Let $O(n)$ be the isometry group of an inner product space on $\mathbb{R}^n$ with the induced norm $||\cdot||$ and induced metric $d$. As a curiosity, is it possible to show that $O(n)$ has exactly two connected components and to characterize these, without using determinants?
One possible approach could be based on the Cartan-Dieudonne Theorem: we could try to show that isometries requiring an at most even vs. at most odd number of reflections across hyperplanes form two disjoint classes. There's a constructive proof of the theorem that doesn't use determinants here by Aragon-Gonzalez et al. Though I'm rather lost how to exactly carry out this procedure.
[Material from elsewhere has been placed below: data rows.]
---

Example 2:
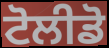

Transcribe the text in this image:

ਟੋਲੀਡੋ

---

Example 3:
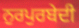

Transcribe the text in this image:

ਨੁਰਪੁਰਬੇਦੀ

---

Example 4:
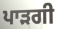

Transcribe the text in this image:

ਪਾੜਗੀ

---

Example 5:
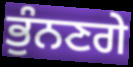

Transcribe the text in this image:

ਭੁੰਨਣਗੇ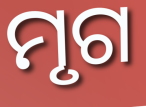
ମୃଗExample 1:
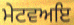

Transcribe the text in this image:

ਮੇਟਵਅਇ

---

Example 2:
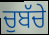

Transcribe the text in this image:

ਚੁਬੱਚੇ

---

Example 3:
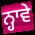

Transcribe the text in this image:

ਨ੍ਹਾਵੇ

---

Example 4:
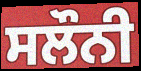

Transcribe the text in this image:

ਸਲੌਨੀ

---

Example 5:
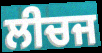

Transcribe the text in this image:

ਲੀਚਜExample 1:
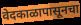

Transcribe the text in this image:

वेदकाळापासूनचा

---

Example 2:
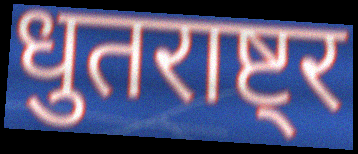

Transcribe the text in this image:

धुतराष्ट्र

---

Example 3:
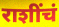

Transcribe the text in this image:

राशींचं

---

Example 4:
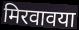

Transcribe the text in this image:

मिरवावया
Here's one approach. By the spectral theorem, every orthogonal matrix $X$ has an orthonormal basis of eigenvectors $v_i$ over $\mathbb{C}$. By considering the action of $X$ on pairs $\{ v_i, \overline{v_i} \}$ you can show that this implies that $X$ is conjugate, in $O(n)$, to a block matrix whose blocks are $2 \times 2$ matrices in $O(2)$ or, when $n$ is odd, a $1 \times 1$ block with entries $\pm 1 \in O(1)$.
Now $O(1) = \{ \pm 1 \}$ certainly two connected components. It's also not hard to see that $O(2)$ has two connected components given by the rotations and the reflections. Now we have a natural invariant of a block matrix as above to consider, which is the number of reflections that appear in it. You can show that a direct sum of two reflections is conjugate to a direct sum of two rotations, and consequently when $n \ge 3$ there are two cases:
Edit (9/11/19): Mea culpa; this argument is incomplete. It doesn't show that the reflections are actually disconnected from the rotations, just that there are at most two connected components. We can argue that the image of the exponential map generates the connected component of the identity, then try to show that the product of two rotations is another rotation, but I don't see a clean way to do this off the top of my head.
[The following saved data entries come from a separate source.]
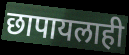
छापायलाही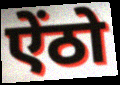
ऐंठो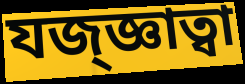
যজ্জ্ঞাত্বাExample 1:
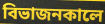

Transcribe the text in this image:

বিভাজনকালে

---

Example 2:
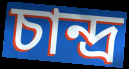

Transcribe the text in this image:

চান্দ্র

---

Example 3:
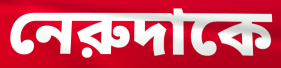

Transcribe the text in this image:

নেরুদাকে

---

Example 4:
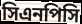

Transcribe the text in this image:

সিএনপিসি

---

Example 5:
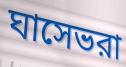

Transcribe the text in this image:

ঘাসেভরা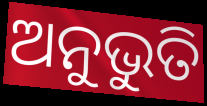
ଅନୁଭୁତି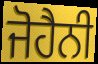
ਜੋਹੈਨੀ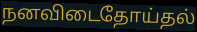
நனவிடைதோய்தல்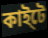
কাই্টেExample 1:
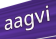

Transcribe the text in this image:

aagvi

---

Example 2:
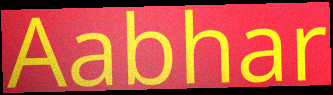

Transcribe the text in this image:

Aabhar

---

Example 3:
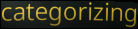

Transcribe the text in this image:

categorizing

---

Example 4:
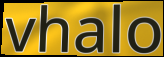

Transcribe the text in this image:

vhalo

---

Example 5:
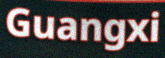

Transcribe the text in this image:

Guangxi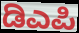
ಡಿಎಪಿ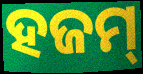
ହଜମ୍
Here's another approach. The idea is to use inductively the action of $O(n)$ on the sphere $S^{n-1}$, which produces a sequence of fiber bundles
$$O(n-1) \to O(n) \to S^{n-1}.$$
Associated to each of these is a long exact sequence in homotopy
$$\dots \to \pi_1(S^{n-1}) \to \pi_0(O(n-1)) \to \pi_0(O(n)) \to \pi_0(S^{n-1})$$
which, using the fact that $S^{n-1}$ is simply connected for $n \ge 3$, implies that the map $\pi_0(O(n-1)) \to \pi_0(O(n))$ is an isomorphism for $n \ge 3$. Thus, as above, it suffices to check the number of connected components of $O(1)$ and $O(2)$ to get the result in general. (Usually these long exact sequences are used to compute the fundamental group and higher homotopy groups of the $O(n)$.)